THE TASK - Pictures excluded, please transcribe exactly the lines from the one with "right ear: (290, 36)" through the end of the records below, and nothing more.

Stored data entries -
┏━━

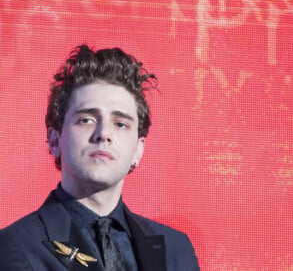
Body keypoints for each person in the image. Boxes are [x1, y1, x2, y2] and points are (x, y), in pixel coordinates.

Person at [0, 45, 200, 271]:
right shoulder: (12, 247)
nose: (104, 133)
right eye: (87, 119)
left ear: (138, 150)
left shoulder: (176, 250)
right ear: (55, 140)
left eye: (121, 124)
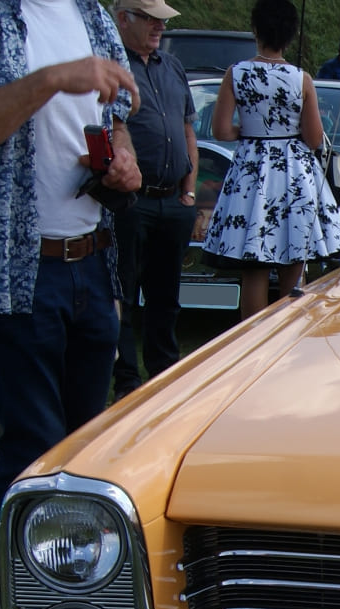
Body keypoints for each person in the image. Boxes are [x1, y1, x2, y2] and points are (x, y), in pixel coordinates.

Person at [0, 0, 142, 562]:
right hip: (16, 273)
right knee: (35, 456)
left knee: (85, 457)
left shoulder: (90, 13)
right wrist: (57, 77)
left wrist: (124, 160)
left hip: (91, 263)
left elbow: (117, 120)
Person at [203, 0, 340, 320]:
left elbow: (222, 130)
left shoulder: (235, 73)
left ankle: (251, 344)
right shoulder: (301, 78)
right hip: (293, 174)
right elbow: (313, 139)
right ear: (290, 36)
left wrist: (251, 131)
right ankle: (291, 342)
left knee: (254, 266)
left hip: (251, 173)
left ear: (255, 30)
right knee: (295, 265)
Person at [110, 0, 198, 399]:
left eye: (162, 20)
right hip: (132, 201)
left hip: (171, 202)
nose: (159, 26)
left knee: (166, 298)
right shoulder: (113, 64)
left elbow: (187, 129)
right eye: (151, 18)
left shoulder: (172, 66)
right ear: (123, 19)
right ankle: (127, 382)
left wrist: (189, 191)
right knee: (124, 294)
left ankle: (163, 376)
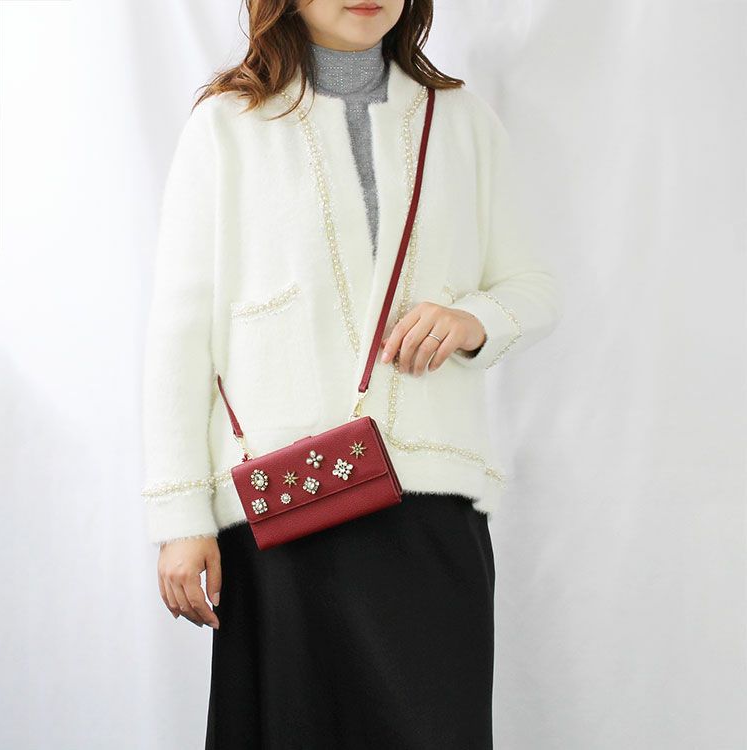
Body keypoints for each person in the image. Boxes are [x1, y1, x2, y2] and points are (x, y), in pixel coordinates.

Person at [140, 0, 563, 747]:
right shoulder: (228, 126)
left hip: (430, 507)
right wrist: (181, 520)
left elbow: (533, 288)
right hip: (285, 507)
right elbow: (180, 338)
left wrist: (473, 320)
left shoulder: (461, 121)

┗━━

RESPONSE BELOW -
right ear: (290, 36)
left wrist: (251, 131)
right ankle: (291, 342)
left knee: (254, 266)
left hip: (251, 173)
left ear: (255, 30)
right knee: (295, 265)
Person at [110, 0, 198, 399]:
left eye: (162, 20)
right hip: (132, 201)
left hip: (171, 202)
nose: (159, 26)
left knee: (166, 298)
right shoulder: (113, 64)
left elbow: (187, 129)
right eye: (151, 18)
left shoulder: (172, 66)
right ear: (123, 19)
right ankle: (127, 382)
left wrist: (189, 191)
right knee: (124, 294)
left ankle: (163, 376)
Body keypoints for each person in the image. Boxes are [x1, y1, x2, y2] and points are (x, y), in pixel coordinates.

Person at [140, 0, 563, 747]:
right shoulder: (228, 126)
left hip: (430, 507)
right wrist: (181, 520)
left elbow: (533, 288)
right hip: (285, 507)
right elbow: (180, 338)
left wrist: (473, 320)
left shoulder: (461, 121)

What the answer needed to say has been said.